German officials cry foul of Tesla's sales tactics for its 'low option' Model S.

Bad news for those living in Germany who are considering buying a new Tesla. A Germany governmental agency has made the decision to exclude Tesla vehicles from its approved list of electric vehicles eligible for government subsidization, reports Reuters. This comes after various reports to the same agency focused on the brand’s flagship luxury sedan, the Model S, being too expensive to qualify.

In May 2016, German officials made the decision to launch a campaign to speed up the adoption of electric cars by introducing a subsidy for new purchases, similar to the program which the United States recently tried to dismantle. According to the specifics, any battery-only vehicle would receive a 4,000 euros ($4,750) government-sponsored discount at the time of purchase, and a hybrid would receive 3,000 euros ($3,500).

As many as 400,000 vehicles would be covered in a “first come, first serve” model, with a hard end date in 2020 should the total number of vehicle purchases not be met. Alongside the cost incentive, the government would allocate 300 million euros ($350 million) to build 15,000 new charging points around the country, something which manufacturers have assisted with by forming coalitions to improve charging availability all across Europe.

Unfortunately for Tesla, the subsidy was not intended for use with luxury vehicles, as the cost of the car must remain under 60,000 euros ($71,000) in order to qualify for the subsidy. The automaker feels that this price point was specifically set to exclude its vehicles and would later come to an amicable arrangement with the government to fall within the program’s contingencies.

“The incentive price was intentionally set by the German Government at a level that was specifically intended to prevent Tesla cars from qualifying for it,” a Tesla spokesperson told The Drive. “As a result, Tesla planned to make an appeal to the European Commission, as this was against EU rules. Instead, Tesla and the German Government agreed on an acceptable middle ground that allows Tesla to sell a low option vehicle that qualifies for the incentive and customers can subsequently upgrade if they wish.
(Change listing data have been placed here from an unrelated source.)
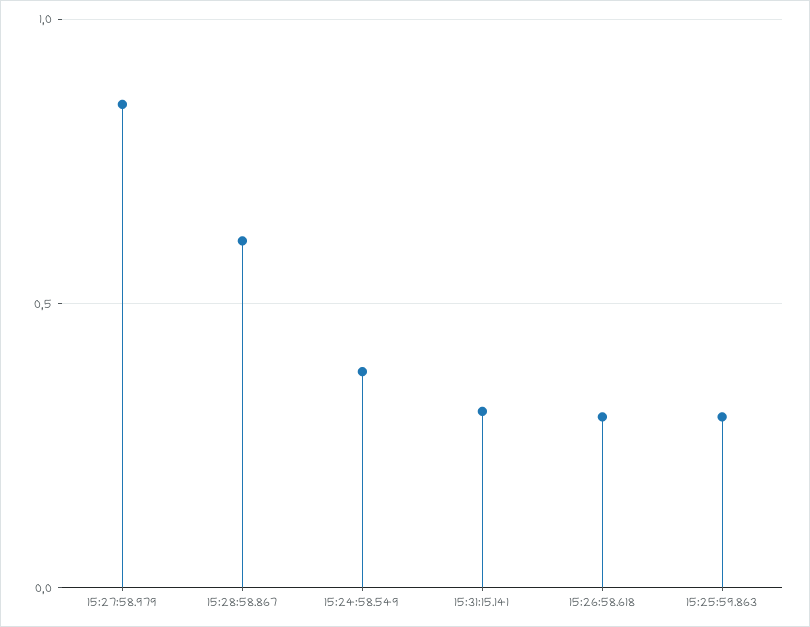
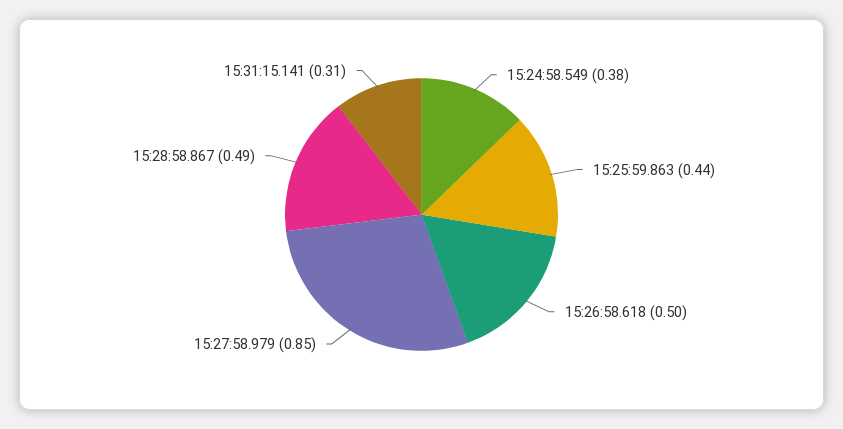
15:28:58.867: 0.6 -> 0.49
15:26:58.618: 0.3 -> 0.5
15:25:59.863: 0.3 -> 0.44

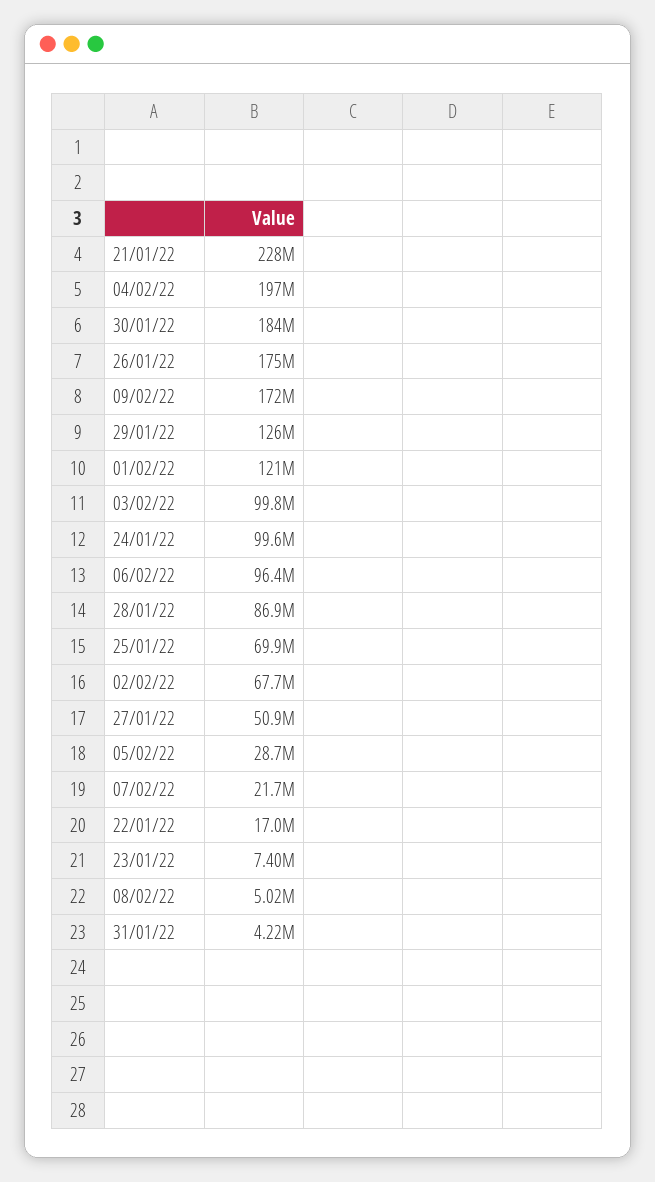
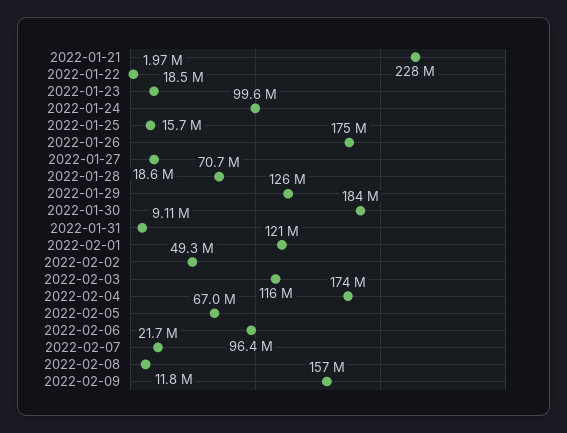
04/02/22: 197000000 -> 174000000
09/02/22: 172000000 -> 157000000
03/02/22: 99800000 -> 116000000
28/01/22: 86900000 -> 70700000
25/01/22: 69900000 -> 15700000
02/02/22: 67700000 -> 49300000
27/01/22: 50900000 -> 18600000
05/02/22: 28700000 -> 67000000
22/01/22: 17000000 -> 1970000
23/01/22: 7400000 -> 18500000
08/02/22: 5020000 -> 11800000
31/01/22: 4220000 -> 9110000

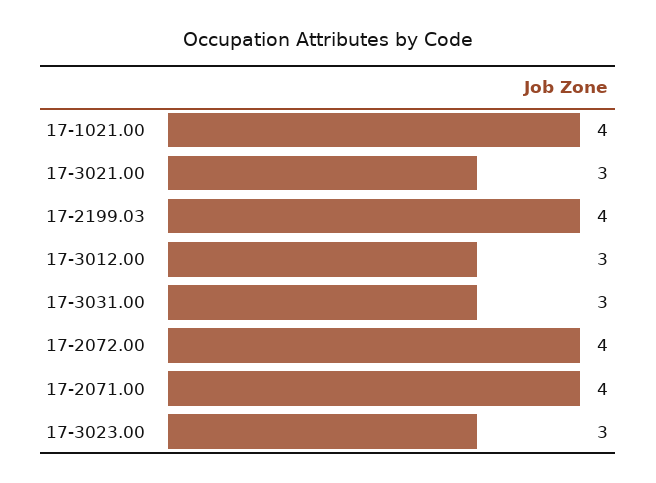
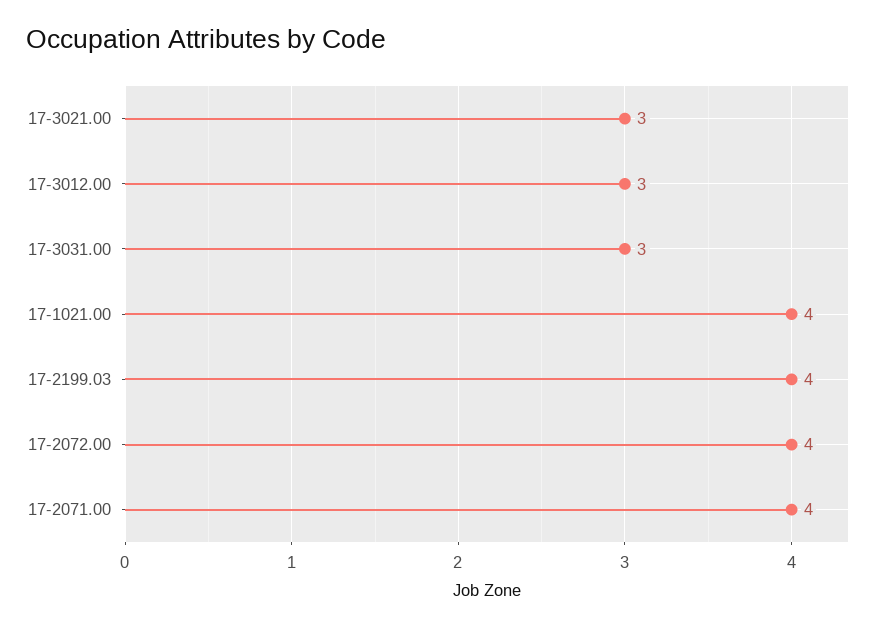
17-3023.00: 3 -> none

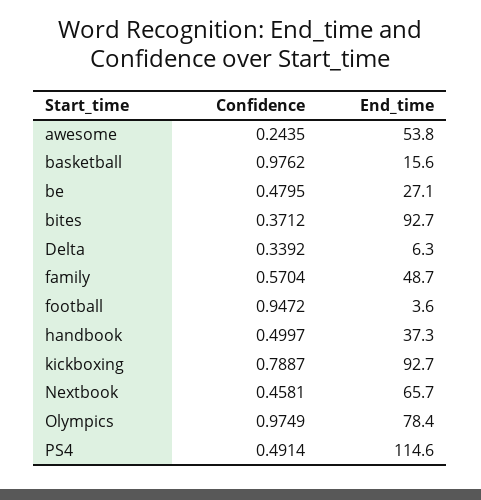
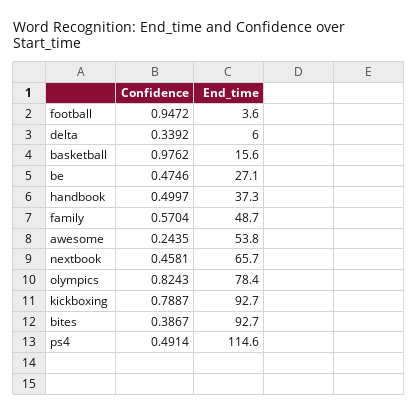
Confidence, be: 0.4795 -> 0.4746
Confidence, bites: 0.3712 -> 0.3867
End_time, Delta: 6.3 -> 6
Confidence, Olympics: 0.9749 -> 0.8243

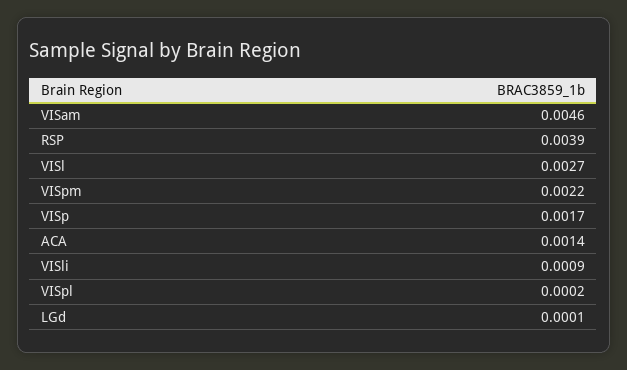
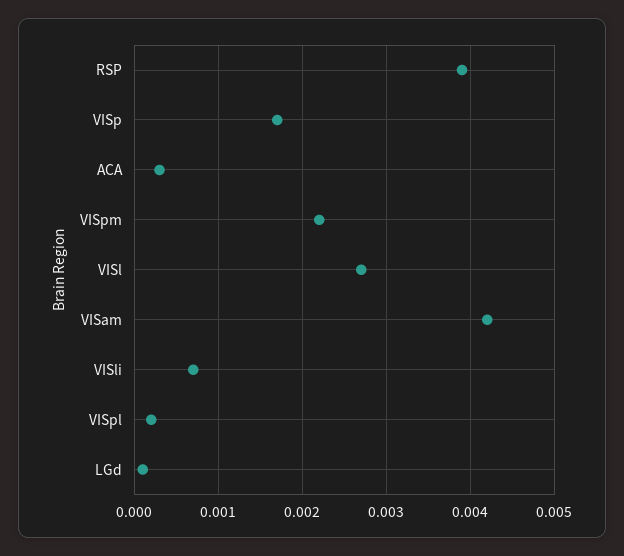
VISam: 0.0046 -> 0.0042
ACA: 0.0014 -> 0.0003
VISli: 0.0009 -> 0.0007

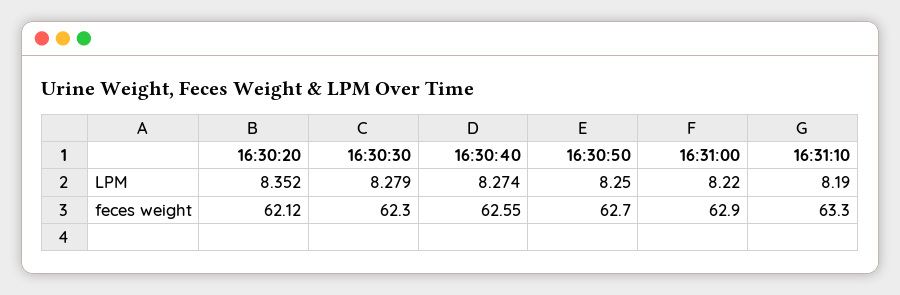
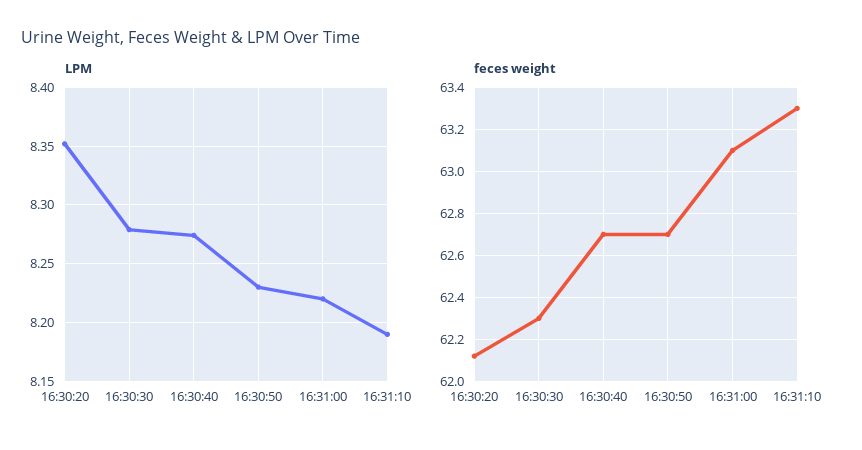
LPM, 16:30:50: 8.25 -> 8.23
feces weight, 16:30:40: 62.55 -> 62.7
feces weight, 16:31:00: 62.9 -> 63.1

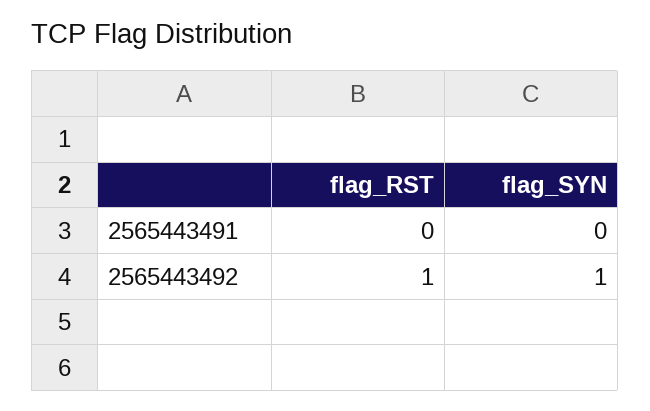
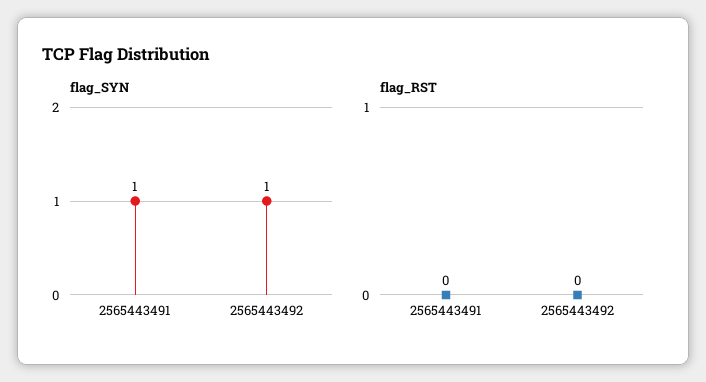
flag_SYN, 2565443491: 0 -> 1
flag_RST, 2565443492: 1 -> 0

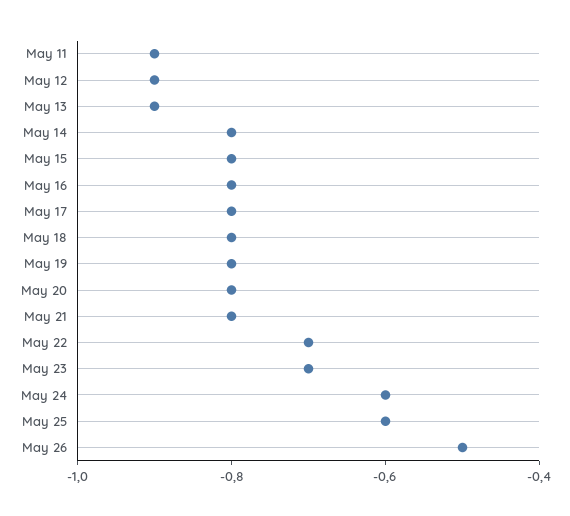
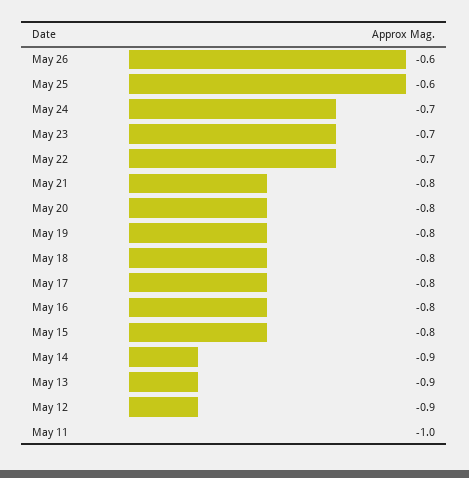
May 11: -0.9 -> -1
May 14: -0.8 -> -0.9
May 24: -0.6 -> -0.7
May 26: -0.5 -> -0.6

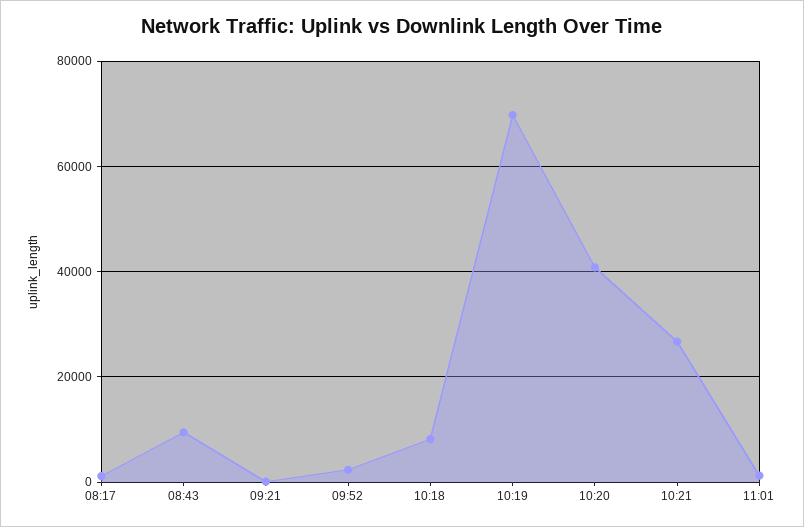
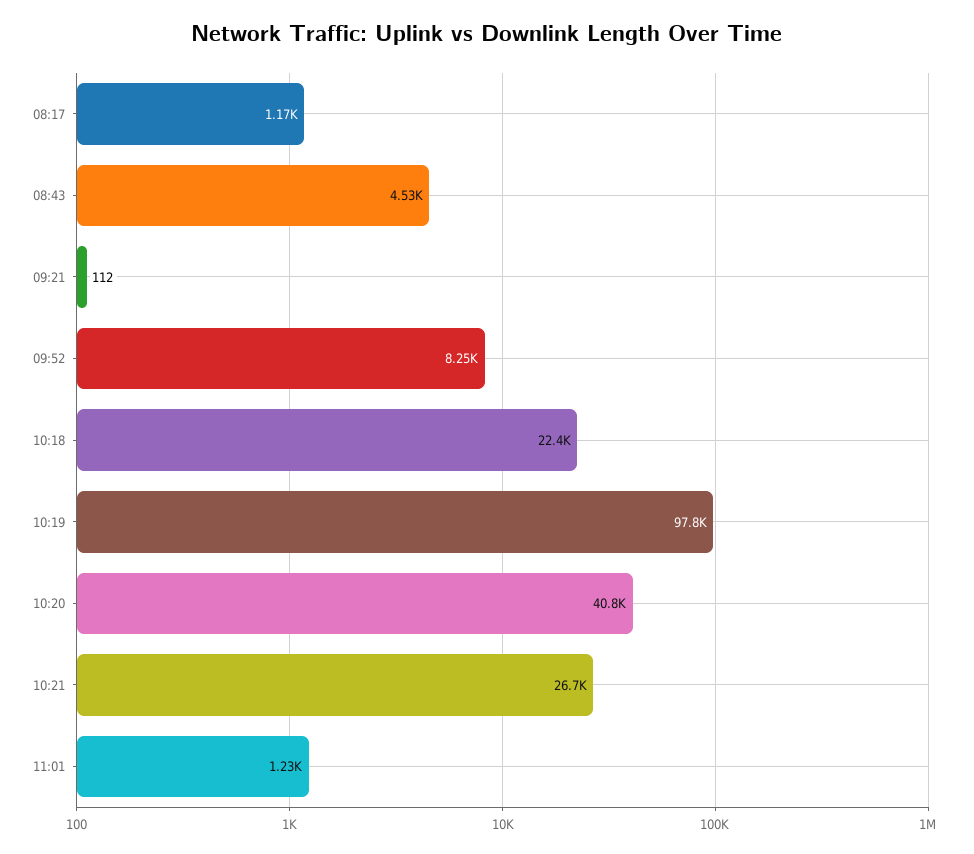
08:43: 10000 -> 4530
09:52: 2000 -> 8250
10:18: 8000 -> 22400
10:19: 70000 -> 97800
That is exactly what Tesla has done.”

Tesla’s then configured its “low option” Model S by removing some of the base features to lower the price of the vehicle. However, according to a spokesperson from the German Federal Office for Economic Affairs and Export Controls (BAFA), the Model S was not offered to consumers without this package, making it ineligible for the discount. Tesla responded to the accusation by calling it “completely false” and stating that “anyone in Germany can order a Tesla Model S base version without comfort package.”

The “comfort package” referred to by the spokesperson was the same low option Model S which it had agreed to sell in the agreement met with German officials. Basic features such as the backup camera, folding mirrors, internet radio, navigation, seat position memory, and others were removed in order to create a new optional 5,200 euro bundle. Owners could choose to activate these features by purchasing the package at a later time.

Fortunately, it seems that the Model 3 would likely be eligible for the subsidy right out of the box. Whether the exclusion includes all Tesla vehicles or just the Model S is not yet known, however, given the price point of the Model 3, it would be hard to deny the discount to potential owners one of the most sought-after new electric cars being produced at this time. Hopefully, Tesla will begin international orders before the program’s caps are met.